IOM Launches Pilot Action on Voluntary Return and Community-Based Reintegration in Malawi

From Left: Maria Jose Torres, UN Resident Coordinator; H.E. Marchel Gerrmann, Ambassador of the EU Delegation to Malawi; Honourable Cecelia Chazama M.P., Minister of Home Affairs and Internal Security; H.E. Thenjiwe Mtintso, South African Ambassador; Charles A. Kwenin, IOM Regional Director for Southern Africa. Photo: EU Delegation to Malawi

Malawi – IOM, the UN Migration Agency, in partnership with the European Delegation to Malawi and the Government of Malawi, this week officially launched a three-year Pilot Action on Voluntary Return and Sustainable Community-Based Reintegration. This action is fully funded by the European Union at EUR 15 million and will be implemented in four countries: Malawi, Mozambique, South Africa and Zambia.

The Pilot Action focuses on addressing the challenges of irregular migration flows in the Southern Africa region, by enhancing the national structures and capacities of governments and stakeholders to facilitate dignified voluntary returns and sustainable reintegration processes. It will also enhance the sustainability of returnees’ economic, social and psychosocial reintegration through tailored individual and community level assistance.

The reference to migration in the Sustainable Development Goals (SDGs) is made under SDG 10 – Reduce Global Inequalities, Target 10.7, which strives to “facilitate orderly, safe, regular and responsible migration and mobility of people, including through implementation of planned and well-managed migration policies”. Hence, the pilot action presents an opportunity for Malawi to devise durable and tailored interventions to managing migration.

“There are many different motivations behind irregular migration,” said Marchel Gerrmann, Ambassador of the European Union to Malawi, in his statement during the launch. “But often it ends in deep disappointment. The journey is often far more dangerous than expected, often at the mercy of criminal networks who put profit before human life. Those who fail the test of asylum face the prospect of return. Those who live a clandestine life in foreign countries have a precarious existence and can easily fall prey to exploitation. It is in the interest of all to address the root causes which drive people to seek life elsewhere.”

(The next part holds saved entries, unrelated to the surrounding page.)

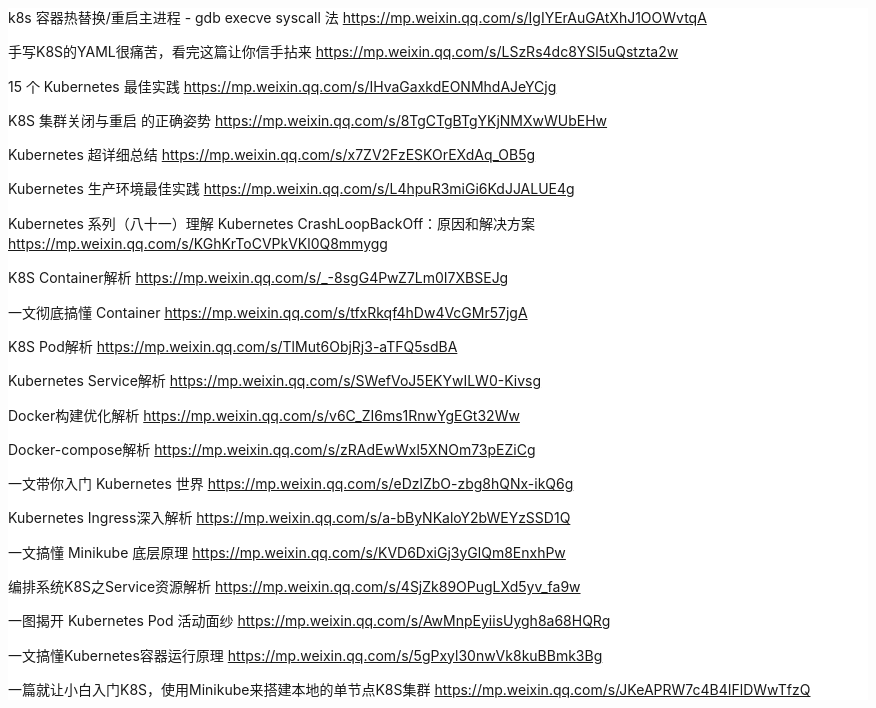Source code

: k8s 容器热替换/重启主进程 - gdb execve syscall 法
https://mp.weixin.qq.com/s/IgIYErAuGAtXhJ1OOWvtqA

手写K8S的YAML很痛苦，看完这篇让你信手拈来
https://mp.weixin.qq.com/s/LSzRs4dc8YSl5uQstzta2w

15 个 Kubernetes 最佳实践
https://mp.weixin.qq.com/s/IHvaGaxkdEONMhdAJeYCjg

K8S 集群关闭与重启 的正确姿势
https://mp.weixin.qq.com/s/8TgCTgBTgYKjNMXwWUbEHw

Kubernetes 超详细总结
https://mp.weixin.qq.com/s/x7ZV2FzESKOrEXdAq_OB5g

Kubernetes 生产环境最佳实践
https://mp.weixin.qq.com/s/L4hpuR3miGi6KdJJALUE4g

Kubernetes 系列（八十一）理解 Kubernetes CrashLoopBackOff：原因和解决方案
https://mp.weixin.qq.com/s/KGhKrToCVPkVKl0Q8mmygg

K8S Container解析
https://mp.weixin.qq.com/s/_-8sgG4PwZ7Lm0I7XBSEJg

一文彻底搞懂 Container
https://mp.weixin.qq.com/s/tfxRkqf4hDw4VcGMr57jgA

K8S Pod解析
https://mp.weixin.qq.com/s/TlMut6ObjRj3-aTFQ5sdBA

Kubernetes Service解析
https://mp.weixin.qq.com/s/SWefVoJ5EKYwILW0-Kivsg

Docker构建优化解析
https://mp.weixin.qq.com/s/v6C_ZI6ms1RnwYgEGt32Ww

Docker-compose解析
https://mp.weixin.qq.com/s/zRAdEwWxl5XNOm73pEZiCg

一文带你入门 Kubernetes 世界
https://mp.weixin.qq.com/s/eDzlZbO-zbg8hQNx-ikQ6g

Kubernetes Ingress深入解析
https://mp.weixin.qq.com/s/a-bByNKaloY2bWEYzSSD1Q

一文搞懂 Minikube 底层原理
https://mp.weixin.qq.com/s/KVD6DxiGj3yGlQm8EnxhPw

编排系统K8S之Service资源解析
https://mp.weixin.qq.com/s/4SjZk89OPugLXd5yv_fa9w

一图揭开 Kubernetes Pod 活动面纱
https://mp.weixin.qq.com/s/AwMnpEyiisUygh8a68HQRg

一文搞懂Kubernetes容器运行原理
https://mp.weixin.qq.com/s/5gPxyl30nwVk8kuBBmk3Bg

一篇就让小白入门K8S，使用Minikube来搭建本地的单节点K8S集群
https://mp.weixin.qq.com/s/JKeAPRW7c4B4IFlDWwTfzQ
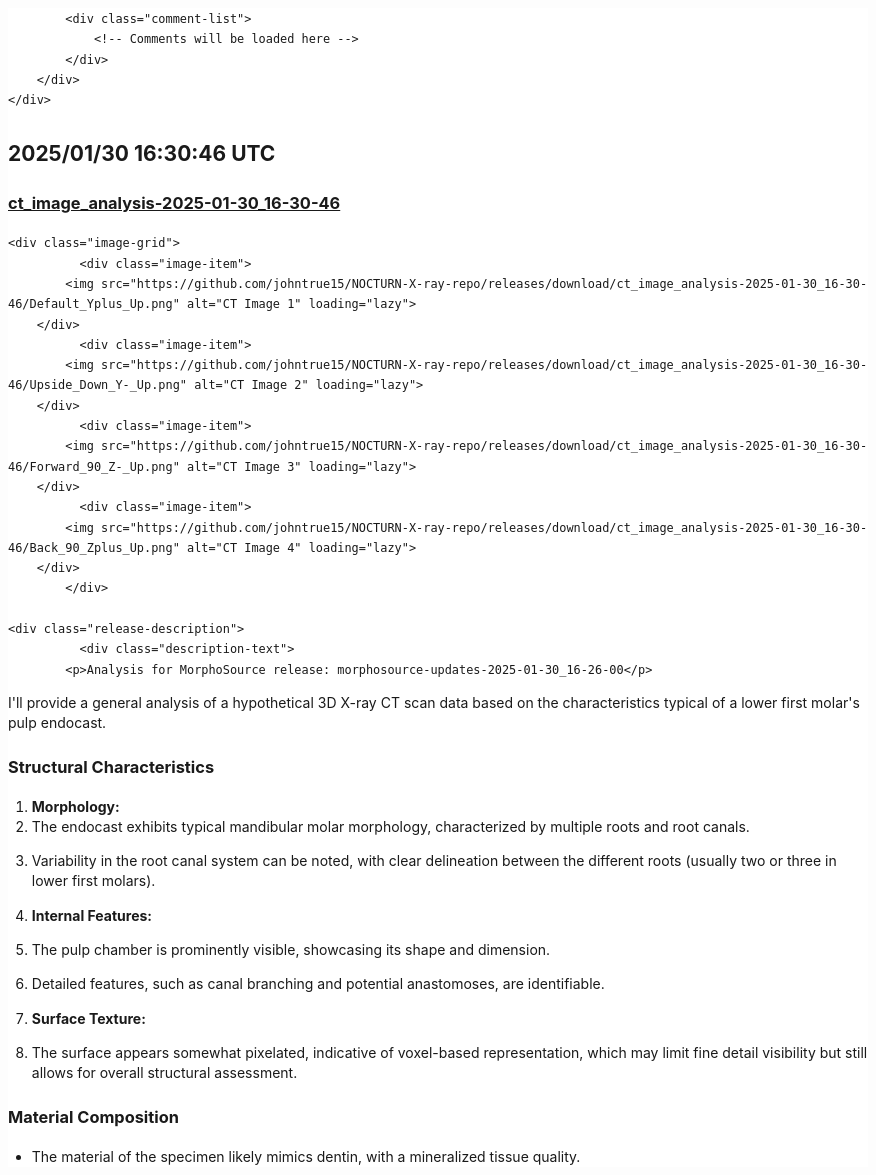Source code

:            <div class="comment-list">
                <!-- Comments will be loaded here -->
            </div>
        </div>
    </div>
</div>

<div class="timeline-separator"></div>

<div class="gallery-item" data-release-id="release-ct-image-analysis-2025-01-30-16-30-46" data-release-tag="ct_image_analysis-2025-01-30_16-30-46">
    <div class="gallery-header">
        <h2>2025/01/30 16:30:46 UTC</h2>
        <h3><a href="https://github.com/johntrue15/NOCTURN-X-ray-repo/releases/tag/ct_image_analysis-2025-01-30_16-30-46">ct_image_analysis-2025-01-30_16-30-46</a></h3>
    </div>
    
    <div class="image-grid">
              <div class="image-item">
            <img src="https://github.com/johntrue15/NOCTURN-X-ray-repo/releases/download/ct_image_analysis-2025-01-30_16-30-46/Default_Yplus_Up.png" alt="CT Image 1" loading="lazy">
        </div>
              <div class="image-item">
            <img src="https://github.com/johntrue15/NOCTURN-X-ray-repo/releases/download/ct_image_analysis-2025-01-30_16-30-46/Upside_Down_Y-_Up.png" alt="CT Image 2" loading="lazy">
        </div>
              <div class="image-item">
            <img src="https://github.com/johntrue15/NOCTURN-X-ray-repo/releases/download/ct_image_analysis-2025-01-30_16-30-46/Forward_90_Z-_Up.png" alt="CT Image 3" loading="lazy">
        </div>
              <div class="image-item">
            <img src="https://github.com/johntrue15/NOCTURN-X-ray-repo/releases/download/ct_image_analysis-2025-01-30_16-30-46/Back_90_Zplus_Up.png" alt="CT Image 4" loading="lazy">
        </div>
            </div>
    
    <div class="release-description">
              <div class="description-text">
            <p>Analysis for MorphoSource release: morphosource-updates-2025-01-30_16-26-00</p>
<p>I'll provide a general analysis of a hypothetical 3D X-ray CT scan data based on the characteristics typical of a lower first molar's pulp endocast.</p>
<h3>Structural Characteristics</h3>
<ol>
<li><strong>Morphology:</strong></li>
<li>The endocast exhibits typical mandibular molar morphology, characterized by multiple roots and root canals.</li>
<li>
<p>Variability in the root canal system can be noted, with clear delineation between the different roots (usually two or three in lower first molars).</p>
</li>
<li>
<p><strong>Internal Features:</strong></p>
</li>
<li>The pulp chamber is prominently visible, showcasing its shape and dimension.</li>
<li>
<p>Detailed features, such as canal branching and potential anastomoses, are identifiable.</p>
</li>
<li>
<p><strong>Surface Texture:</strong></p>
</li>
<li>The surface appears somewhat pixelated, indicative of voxel-based representation, which may limit fine detail visibility but still allows for overall structural assessment.</li>
</ol>
<h3>Material Composition</h3>
<ul>
<li>The material of the specimen likely mimics dentin, with a mineralized tissue quality.</li>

Gerrmann added: “We have come to the realization that doing business as usual will only address part of the problem. Providing more opportunities for the youth in the countries of origin and offering enhanced support to those who return to their communities and those who have not taken the decision to migrate need to be at the core of a sustainable long-term migration management approach.”

The South Africa High Commissioner, H.E. Thenjiwe Mtintso, pointed out that “The South Africa White Paper on International Migration recognises that international migration is difficult to stop and also that it is beneficial, if it is managed in a way that is efficient, secure and respectful of human rights, safety and dignity of people. It recognises South Africa’s responsibility and commitments to creating a Better, Prosperous Africa at peace with itself. It does and has to continue to embrace other Africans within its own legal and economic conditions.”

In her recommendation, she said, “Malawi and South Africa should embark on an aggressive civic education in both countries, especially in Malawi, to educate citizens on the procedures for immigration and advantages of remaining home, and also create the necessary environment, especially economically.”

“As Malawi is in the process of developing its National Migration Policy, this pilot action presents an opportunity for Malawi to ensure that Assisted Voluntary Return and Reintegration processes are spelt out as it presents a better option in the return of Malawi nationals from other countries in a safe and dignified manner,” UN Resident Coordinator Maria Jose Torres said during the launch.

According to Charles A. Kwenin, IOM Regional Director for Southern Africa, “Dialogue and cooperation are key areas that will yield better performance on voluntary return and reintegration as countries of origin, transit and destination are affected in different ways by return issues and accordingly have different priorities and perspectives. It is imperative that regional and continental level discourses address these issues. Such an approach should be encouraged across different sectors and between relevant line ministries with different mandates.”

He further added: “The issue of sustainability over time is a crucial one as the needs and concerns of the communities of return must also be borne in mind. In addition, where the structural factors that compelled people to emigrate in the first place are not addressed, returnees may be tempted to seek the services of smugglers once more. The forging of links between effective reintegration schemes and local development initiatives in communities of return will, therefore, be encouraged.”

The guest of honour, Minister of Home Affairs and Internal Security Cecelia Chazama M.P. said: “Irregular migration along the Southern Africa Route is increasingly becoming dangerous for migrants. As such, improvements in migrant care, protection and migration management capacity in the region is needed to better respond to these complex migratory flows. As government, we are appreciative that IOM, in collaboration with stakeholders, has helped make migration management a global phenomenon.”

The launch was attended by the representatives of the government, the European Delegation to Malawi, Ambassadors and High Commissioners accredited to Malawi, development partners, UN agencies, academia, media, religious bodies, private sector, CSOs, and other key stakeholders.